Dan mulai bekerja lebih keras pada pedangnya dan menjadi lebih bersemangat juga.
“Um, cinta adalah hal yang baik.” p>
Lulu yang sudah lama bersantai, tertidur. Marcus yang tetap mengabdi pada tuan mudanya, meski sudah tua, tersenyum.
Sehari berlalu, seminggu berlalu, dan kemudian menjadi sebulan. Sekarang ada sepuluh hari sebelum Airn harus berangkat ke Avilius.
“Tuan Muda Pareira.”
“Uh?”
“Anda sedang berlatih; pandai besi bertanya apakah dia bisa bertemu dengan Anda.”
“Ya? Tuan Vulcanus?”
“Benar. Ini tidak mendesak, jadi saya memintanya untuk kembali lagi…”
Kepada Airn yang hendak berangkat makan siang, Marcus memberi informasi. Kalau dipikir-pikir, sudah lama sejak dia tidak bertemu Vulcanus.
Meskipun mereka berada di wilayah yang sama, itu karena pandai besi mengunci dirinya di bengkel, mengerjakan pedang.
‘Bagaimana aku bisa membuatnya menunggu?’
Airn menggaruk bagian belakang kepalanya dan mengangguk.

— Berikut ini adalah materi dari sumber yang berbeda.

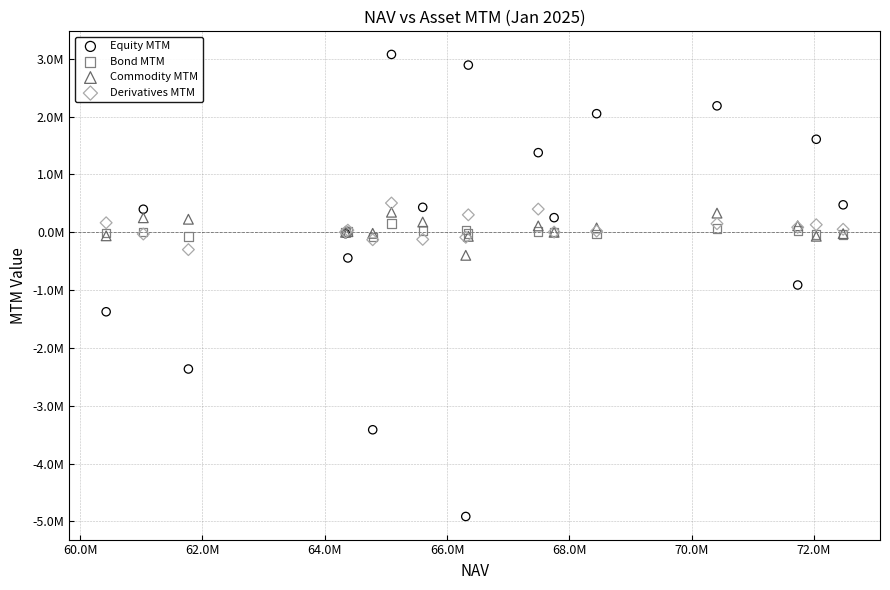

Which series has the widest spread of Y values?

Equity MTM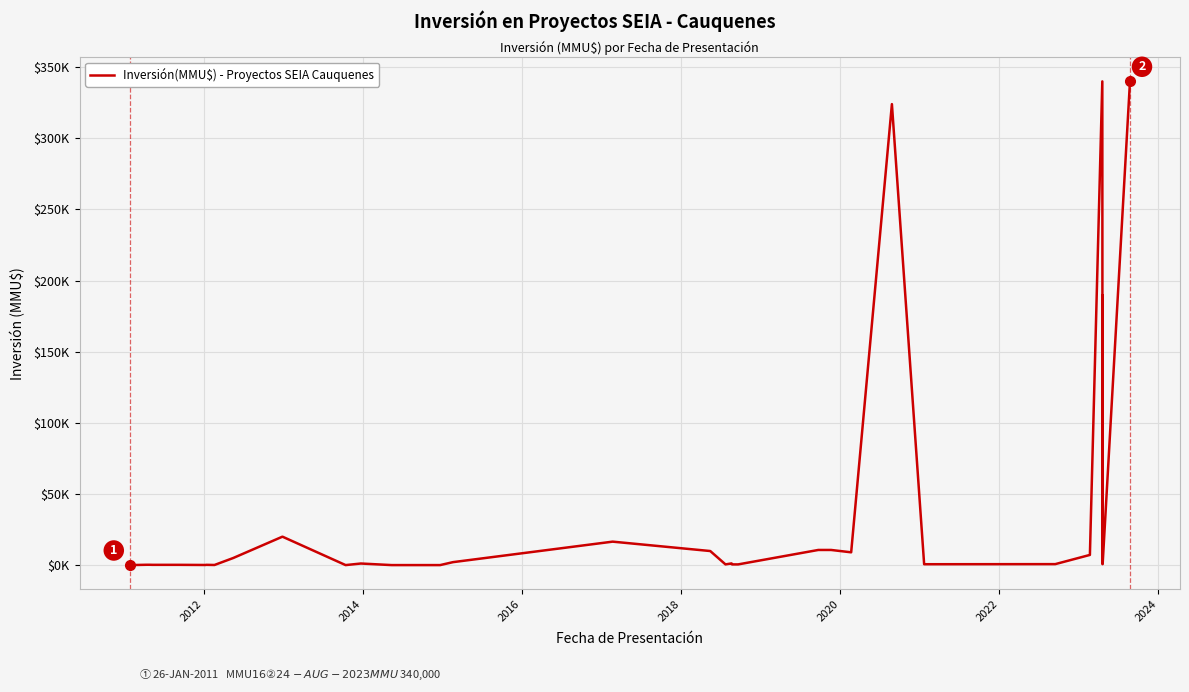

What is the value of the 27th point from the left?

10656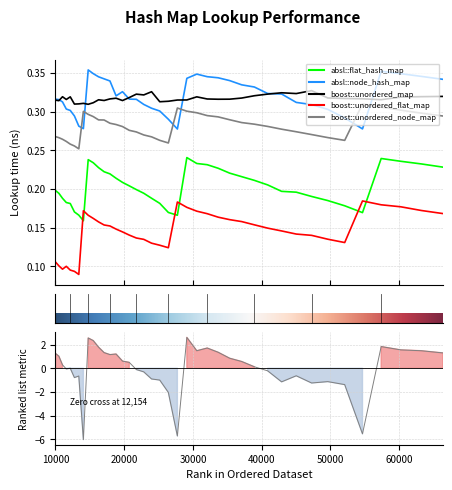

Rank the series by their maximum value, from highest to lowest.

absl::node_hash_map, boost::unordered_map, boost::unordered_node_map, absl::flat_hash_map, boost::unordered_flat_map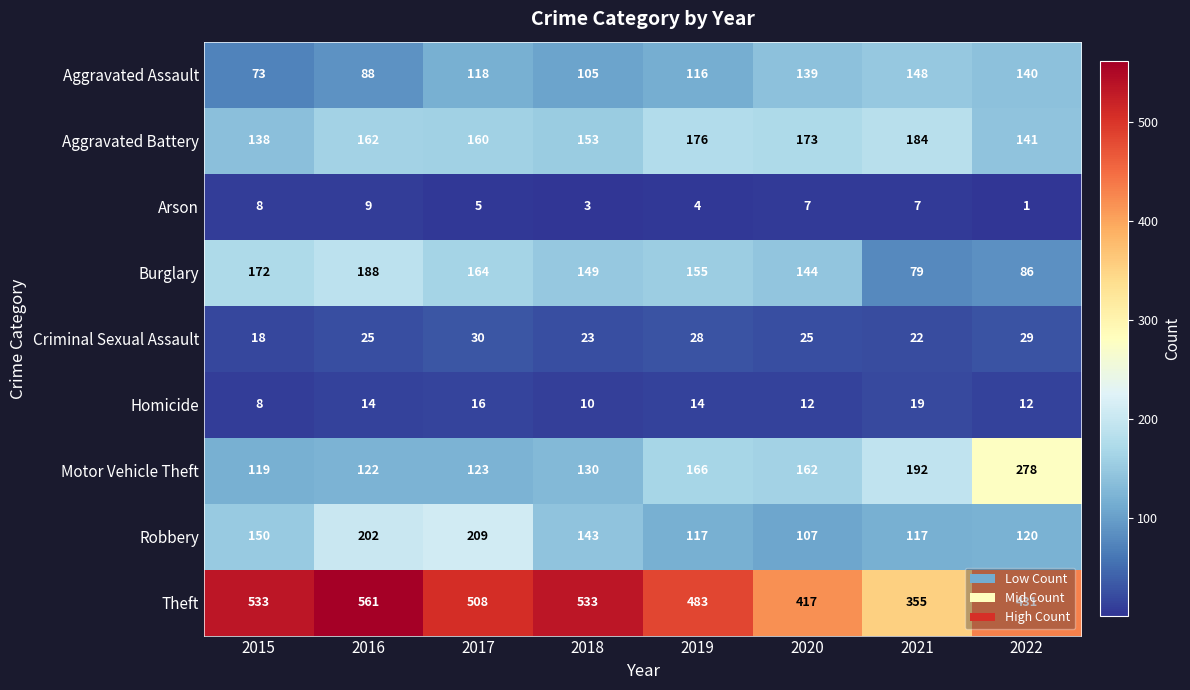

Between 2020 and 2022, which series saw the biggest shift?

Motor Vehicle Theft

“Aku mengerti. Dia tidak perlu menunggu. Aku akan melakukannya pergilah kepadanya.”
“Aku mengerti.”
Marcus membungkuk dan pergi setelah Airn siap berangkat ke bengkel.
Seperti biasa, orang-orang di dalam bekerja keras. p>
Vulcanus juga sama.
Kang!
Kang!
30 menit setelah kedatangan Airn, dia membuka mulutnya sambil terus menempa.